Astrill Watchdog

ReviewAudited by ClawScan on May 1, 2026.

Overview

This appears to be a straightforward Astrill VPN watchdog, but it installs a persistent user-level service that can automatically restart the VPN.

Before installing, make sure you want a background service that starts on login, pings periodically, writes local VPN diagnostic logs, and can kill/relaunch Astrill automatically. Review setup.sh and the config block, then disable the systemd user service if you stop using it.

Findings (3)

Artifact-based informational review of SKILL.md, metadata, install specs, static scan signals, and capability signals. ClawScan does not execute the skill or run runtime probes.

What this means

If the watchdog misdetects a failure, it may restart Astrill and briefly disrupt VPN or network connectivity.

Why it was flagged

The script can automatically kill and relaunch the Astrill process when its health checks fail. This is central to the skill's purpose, but it gives the watchdog direct control over the VPN client.

Skill content
pkill -u "$ASTRILL_USER" -f '/usr/local/Astrill/astrill' ... env "${DESKTOP_ENV[@]}" setsid "$ASTRILL_BIN" /autostart
Recommendation

Install only if you want automatic Astrill restarts; review the CHECK_INTERVAL, RECONNECT_WAIT, and PING_HOST settings before enabling it.

What this means

The watchdog will keep monitoring and may restart Astrill automatically after login until the service is stopped or disabled.

Why it was flagged

Setup enables and starts a user-level systemd service so the watchdog continues running after installation and on future logins.

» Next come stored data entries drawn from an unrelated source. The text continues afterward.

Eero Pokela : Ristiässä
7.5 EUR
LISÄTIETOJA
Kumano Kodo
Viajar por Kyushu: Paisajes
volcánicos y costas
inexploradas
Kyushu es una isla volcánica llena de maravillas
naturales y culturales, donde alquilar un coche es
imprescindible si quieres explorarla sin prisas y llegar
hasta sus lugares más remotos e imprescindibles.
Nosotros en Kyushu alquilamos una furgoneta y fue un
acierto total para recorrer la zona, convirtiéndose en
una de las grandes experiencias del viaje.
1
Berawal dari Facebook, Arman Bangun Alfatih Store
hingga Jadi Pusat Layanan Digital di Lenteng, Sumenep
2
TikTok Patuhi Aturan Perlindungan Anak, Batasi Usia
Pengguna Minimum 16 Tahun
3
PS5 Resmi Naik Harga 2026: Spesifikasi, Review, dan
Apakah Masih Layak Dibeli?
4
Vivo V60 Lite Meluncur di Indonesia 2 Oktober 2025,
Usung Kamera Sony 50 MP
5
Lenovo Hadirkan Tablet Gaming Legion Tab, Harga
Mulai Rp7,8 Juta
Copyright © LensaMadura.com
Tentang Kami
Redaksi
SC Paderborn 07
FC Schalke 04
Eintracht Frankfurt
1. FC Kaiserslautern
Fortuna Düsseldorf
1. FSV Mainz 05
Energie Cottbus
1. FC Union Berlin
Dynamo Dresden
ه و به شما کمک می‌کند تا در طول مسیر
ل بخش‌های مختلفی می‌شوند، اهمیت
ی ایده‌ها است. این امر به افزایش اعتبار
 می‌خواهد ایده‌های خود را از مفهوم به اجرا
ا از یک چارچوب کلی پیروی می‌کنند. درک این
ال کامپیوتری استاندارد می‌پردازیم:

This persistence is disclosed and purpose-aligned.

Skill content
systemctl --user enable astrill-watchdog.service ... systemctl --user restart astrill-watchdog.service
Recommendation

Use the documented stop command when needed, and disable the user service if you no longer want it to run on login.

What this means

The registry may not warn non-Ubuntu users or users missing required tools before they try setup.

Why it was flagged

The registry metadata does not declare the Ubuntu/systemd/tooling requirements even though the skill artifacts do. This is an under-declaration issue rather than hidden behavior.

Skill content
OS restriction: none ... Required binaries (all must exist): none ... No install spec — this is an instruction-only skill.
Recommendation

Confirm you are on Ubuntu with Astrill installed and review setup.sh before running it.